Além disso, já foram encontradas relações com o aumento de inflamações do intestino e esclerose múltipla que trazem o glisofato como causa principal. A doença de Parkinson também foi reconhecida como desordens cerebrais causadas pelo uso dos agrotóxicos. Doenças hepáticas, depressão, hipertiroidismo e pelo menos 3 tipos diferentes de câncer também são relacionados ao consumo glisofato. Por isso, ativistas defendem que medidas emergenciais devem ser tomadas para de banir o uso desse agroquímico, assim como já ocorre em muitos lugares do mundo. Se o pedido for aprovado pela ANVISA, Pernambuco será o primeiro estado a se ver livre do glisofato no país, abrindo um precedente para que as mudanças também sejam realizadas no restante do Brasil.
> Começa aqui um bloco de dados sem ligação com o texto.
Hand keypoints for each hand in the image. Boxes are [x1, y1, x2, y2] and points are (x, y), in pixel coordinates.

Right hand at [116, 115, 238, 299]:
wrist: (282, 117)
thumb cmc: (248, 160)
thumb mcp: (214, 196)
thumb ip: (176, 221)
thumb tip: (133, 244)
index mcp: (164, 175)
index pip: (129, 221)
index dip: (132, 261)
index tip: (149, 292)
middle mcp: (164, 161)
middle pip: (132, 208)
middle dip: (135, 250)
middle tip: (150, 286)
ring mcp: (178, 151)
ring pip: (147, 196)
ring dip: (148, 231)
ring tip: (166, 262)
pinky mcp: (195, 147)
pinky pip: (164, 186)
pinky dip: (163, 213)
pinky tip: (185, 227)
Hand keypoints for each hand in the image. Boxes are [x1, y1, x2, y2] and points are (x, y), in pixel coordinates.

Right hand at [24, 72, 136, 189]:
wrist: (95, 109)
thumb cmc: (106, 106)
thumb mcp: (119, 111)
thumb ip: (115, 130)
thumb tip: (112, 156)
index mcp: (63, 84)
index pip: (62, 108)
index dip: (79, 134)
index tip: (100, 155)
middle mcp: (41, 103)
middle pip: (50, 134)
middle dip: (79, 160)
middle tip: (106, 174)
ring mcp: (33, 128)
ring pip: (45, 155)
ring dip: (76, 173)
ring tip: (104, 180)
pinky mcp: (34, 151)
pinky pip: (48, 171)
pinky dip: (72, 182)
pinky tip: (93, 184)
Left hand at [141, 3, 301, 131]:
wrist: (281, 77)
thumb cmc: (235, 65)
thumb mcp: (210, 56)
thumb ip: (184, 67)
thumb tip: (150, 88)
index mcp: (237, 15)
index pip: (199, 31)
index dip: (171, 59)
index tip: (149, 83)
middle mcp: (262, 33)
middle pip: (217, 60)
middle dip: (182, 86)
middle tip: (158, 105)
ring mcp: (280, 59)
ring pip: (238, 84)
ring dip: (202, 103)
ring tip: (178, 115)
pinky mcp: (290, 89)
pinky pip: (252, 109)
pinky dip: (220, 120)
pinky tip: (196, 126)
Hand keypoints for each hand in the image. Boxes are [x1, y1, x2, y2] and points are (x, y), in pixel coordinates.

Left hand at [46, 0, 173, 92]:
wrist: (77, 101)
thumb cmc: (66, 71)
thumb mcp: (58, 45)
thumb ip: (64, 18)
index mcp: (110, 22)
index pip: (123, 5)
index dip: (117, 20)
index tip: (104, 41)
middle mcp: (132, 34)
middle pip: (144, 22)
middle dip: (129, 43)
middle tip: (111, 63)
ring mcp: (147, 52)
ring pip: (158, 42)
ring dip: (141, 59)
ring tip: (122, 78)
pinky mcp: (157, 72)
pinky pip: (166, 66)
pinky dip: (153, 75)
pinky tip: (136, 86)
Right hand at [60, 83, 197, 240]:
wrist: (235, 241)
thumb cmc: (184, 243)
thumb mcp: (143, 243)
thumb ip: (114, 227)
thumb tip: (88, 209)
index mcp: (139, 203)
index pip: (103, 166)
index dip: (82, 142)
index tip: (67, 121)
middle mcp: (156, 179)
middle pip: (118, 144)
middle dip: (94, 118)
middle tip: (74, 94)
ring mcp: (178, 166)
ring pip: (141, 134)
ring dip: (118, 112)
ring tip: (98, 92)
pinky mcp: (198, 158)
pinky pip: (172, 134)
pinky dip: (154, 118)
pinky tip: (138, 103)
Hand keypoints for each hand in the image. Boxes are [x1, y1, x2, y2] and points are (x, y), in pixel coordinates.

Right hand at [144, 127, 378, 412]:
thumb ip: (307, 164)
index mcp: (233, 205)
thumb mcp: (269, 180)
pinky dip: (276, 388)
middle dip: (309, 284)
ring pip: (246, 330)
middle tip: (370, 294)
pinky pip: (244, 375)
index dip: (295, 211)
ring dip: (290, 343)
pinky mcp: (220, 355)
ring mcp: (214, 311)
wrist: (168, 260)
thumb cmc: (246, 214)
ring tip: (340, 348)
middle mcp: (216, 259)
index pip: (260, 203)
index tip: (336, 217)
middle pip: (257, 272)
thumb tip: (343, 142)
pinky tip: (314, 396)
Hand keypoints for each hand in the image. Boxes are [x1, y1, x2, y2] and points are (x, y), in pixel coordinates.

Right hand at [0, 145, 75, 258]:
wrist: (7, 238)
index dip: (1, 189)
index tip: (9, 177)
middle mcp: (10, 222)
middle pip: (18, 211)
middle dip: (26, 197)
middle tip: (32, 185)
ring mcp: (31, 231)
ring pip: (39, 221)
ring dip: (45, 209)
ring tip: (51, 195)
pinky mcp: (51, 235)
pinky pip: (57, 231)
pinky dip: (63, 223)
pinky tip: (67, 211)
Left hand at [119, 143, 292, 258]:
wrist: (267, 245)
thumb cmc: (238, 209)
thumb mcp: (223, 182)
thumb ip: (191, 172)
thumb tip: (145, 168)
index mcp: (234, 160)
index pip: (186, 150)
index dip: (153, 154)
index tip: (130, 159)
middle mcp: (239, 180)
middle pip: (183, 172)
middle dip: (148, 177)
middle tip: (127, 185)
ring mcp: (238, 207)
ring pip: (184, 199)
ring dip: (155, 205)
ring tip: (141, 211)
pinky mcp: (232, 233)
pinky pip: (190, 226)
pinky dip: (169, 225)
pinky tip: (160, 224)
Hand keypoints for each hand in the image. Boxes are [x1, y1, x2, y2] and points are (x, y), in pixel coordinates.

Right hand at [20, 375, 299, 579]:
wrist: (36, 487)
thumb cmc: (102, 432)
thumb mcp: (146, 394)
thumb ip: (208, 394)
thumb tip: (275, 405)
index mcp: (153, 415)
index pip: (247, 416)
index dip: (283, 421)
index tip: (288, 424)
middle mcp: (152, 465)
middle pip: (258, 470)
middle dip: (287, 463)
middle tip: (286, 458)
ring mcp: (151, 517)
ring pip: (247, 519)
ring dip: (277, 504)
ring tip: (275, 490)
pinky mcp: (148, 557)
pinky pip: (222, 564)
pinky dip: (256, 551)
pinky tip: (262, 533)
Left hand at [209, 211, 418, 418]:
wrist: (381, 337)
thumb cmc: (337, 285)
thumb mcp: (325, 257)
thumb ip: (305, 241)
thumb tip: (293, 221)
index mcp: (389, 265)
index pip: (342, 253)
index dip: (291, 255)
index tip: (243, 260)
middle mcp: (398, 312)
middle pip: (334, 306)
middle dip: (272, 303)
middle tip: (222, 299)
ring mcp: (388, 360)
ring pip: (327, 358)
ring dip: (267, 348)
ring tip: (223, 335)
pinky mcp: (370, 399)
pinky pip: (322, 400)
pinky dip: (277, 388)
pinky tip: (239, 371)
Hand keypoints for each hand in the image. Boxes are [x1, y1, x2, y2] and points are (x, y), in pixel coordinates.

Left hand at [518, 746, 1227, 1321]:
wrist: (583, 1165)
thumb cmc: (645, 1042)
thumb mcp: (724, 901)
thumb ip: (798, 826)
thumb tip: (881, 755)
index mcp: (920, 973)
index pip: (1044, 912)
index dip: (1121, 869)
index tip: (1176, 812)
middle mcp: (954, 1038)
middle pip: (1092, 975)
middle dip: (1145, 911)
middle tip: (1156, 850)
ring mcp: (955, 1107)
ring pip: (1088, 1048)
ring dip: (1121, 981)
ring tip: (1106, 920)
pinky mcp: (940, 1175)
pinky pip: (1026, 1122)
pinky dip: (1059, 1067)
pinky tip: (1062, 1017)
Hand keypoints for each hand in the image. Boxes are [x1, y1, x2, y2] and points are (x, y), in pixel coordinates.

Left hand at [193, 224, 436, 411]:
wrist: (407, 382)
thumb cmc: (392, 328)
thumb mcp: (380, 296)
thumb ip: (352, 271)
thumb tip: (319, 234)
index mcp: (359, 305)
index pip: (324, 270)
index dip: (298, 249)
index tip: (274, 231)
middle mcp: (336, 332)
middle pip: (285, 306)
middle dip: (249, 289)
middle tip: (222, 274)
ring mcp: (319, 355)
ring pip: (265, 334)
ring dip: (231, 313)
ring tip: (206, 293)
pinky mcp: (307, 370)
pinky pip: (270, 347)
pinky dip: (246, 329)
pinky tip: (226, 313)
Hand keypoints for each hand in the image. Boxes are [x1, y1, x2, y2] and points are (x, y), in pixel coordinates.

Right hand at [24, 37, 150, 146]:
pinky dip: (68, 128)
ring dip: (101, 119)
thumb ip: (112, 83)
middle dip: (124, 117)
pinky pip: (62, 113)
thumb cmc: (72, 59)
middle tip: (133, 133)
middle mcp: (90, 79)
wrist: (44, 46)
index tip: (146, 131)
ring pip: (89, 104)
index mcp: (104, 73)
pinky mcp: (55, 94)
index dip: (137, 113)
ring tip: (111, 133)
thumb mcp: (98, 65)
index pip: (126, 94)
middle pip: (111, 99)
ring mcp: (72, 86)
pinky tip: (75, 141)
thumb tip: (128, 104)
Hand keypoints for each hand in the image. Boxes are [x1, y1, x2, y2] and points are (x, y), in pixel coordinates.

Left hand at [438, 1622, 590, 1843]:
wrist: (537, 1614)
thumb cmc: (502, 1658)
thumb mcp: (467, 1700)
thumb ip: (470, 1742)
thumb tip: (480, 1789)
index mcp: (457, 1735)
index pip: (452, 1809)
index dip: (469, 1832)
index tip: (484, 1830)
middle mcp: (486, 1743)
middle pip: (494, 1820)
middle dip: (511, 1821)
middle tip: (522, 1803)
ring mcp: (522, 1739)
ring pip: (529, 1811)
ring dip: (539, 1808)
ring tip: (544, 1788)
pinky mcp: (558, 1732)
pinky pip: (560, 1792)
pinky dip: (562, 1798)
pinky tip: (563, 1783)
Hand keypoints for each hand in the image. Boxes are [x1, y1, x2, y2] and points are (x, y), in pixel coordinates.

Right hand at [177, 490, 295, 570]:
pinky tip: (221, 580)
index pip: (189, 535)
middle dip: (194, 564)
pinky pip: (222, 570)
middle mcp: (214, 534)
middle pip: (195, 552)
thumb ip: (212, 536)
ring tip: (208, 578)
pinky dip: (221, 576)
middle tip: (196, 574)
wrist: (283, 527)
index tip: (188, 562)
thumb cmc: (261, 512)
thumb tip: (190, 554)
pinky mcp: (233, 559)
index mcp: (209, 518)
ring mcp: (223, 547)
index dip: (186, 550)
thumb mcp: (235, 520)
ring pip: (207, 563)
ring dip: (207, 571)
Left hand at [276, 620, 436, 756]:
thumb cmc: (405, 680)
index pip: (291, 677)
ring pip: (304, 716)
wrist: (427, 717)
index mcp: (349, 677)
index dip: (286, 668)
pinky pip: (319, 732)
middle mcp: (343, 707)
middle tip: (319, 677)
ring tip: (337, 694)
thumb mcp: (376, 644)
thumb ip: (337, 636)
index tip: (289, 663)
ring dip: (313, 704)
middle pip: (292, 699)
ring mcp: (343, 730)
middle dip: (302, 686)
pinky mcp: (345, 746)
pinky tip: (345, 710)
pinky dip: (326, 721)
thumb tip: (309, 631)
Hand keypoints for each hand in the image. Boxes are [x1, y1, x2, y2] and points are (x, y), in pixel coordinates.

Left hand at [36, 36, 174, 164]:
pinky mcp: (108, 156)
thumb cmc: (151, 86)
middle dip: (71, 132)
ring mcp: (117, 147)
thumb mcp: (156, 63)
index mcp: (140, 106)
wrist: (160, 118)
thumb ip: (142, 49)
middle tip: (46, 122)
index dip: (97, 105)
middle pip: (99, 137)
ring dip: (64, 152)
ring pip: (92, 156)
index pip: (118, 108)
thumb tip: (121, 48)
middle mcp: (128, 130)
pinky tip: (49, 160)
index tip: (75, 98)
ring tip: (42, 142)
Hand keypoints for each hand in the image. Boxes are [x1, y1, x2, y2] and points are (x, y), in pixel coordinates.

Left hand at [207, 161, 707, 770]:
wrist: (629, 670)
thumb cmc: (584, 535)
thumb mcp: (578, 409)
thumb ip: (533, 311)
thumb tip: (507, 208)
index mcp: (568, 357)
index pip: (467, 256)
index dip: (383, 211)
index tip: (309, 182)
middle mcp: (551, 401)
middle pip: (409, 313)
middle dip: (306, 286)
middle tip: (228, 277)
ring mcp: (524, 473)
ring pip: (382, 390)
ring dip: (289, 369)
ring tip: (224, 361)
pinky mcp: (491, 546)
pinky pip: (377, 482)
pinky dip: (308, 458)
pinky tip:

É interessante perceber que mesmo frente à pressão exercida pela sociedade civil, a Monsanto não se apresenta muito preocupada. De forma irônica, um representante da empresa chegou a afirmar em audiência pública que “agrotóxico é igual a cafézinho”. Com chavões como esse e chegando a afirmar que “o sal de cozinha pode matar mais rápido que o agrotóxico glifosato”, a Monsanto demonstra de modo claro que para a empresa, a saúde da população e manutenção do meio ambiente não se configuram como uma das maiores preocupações no momento.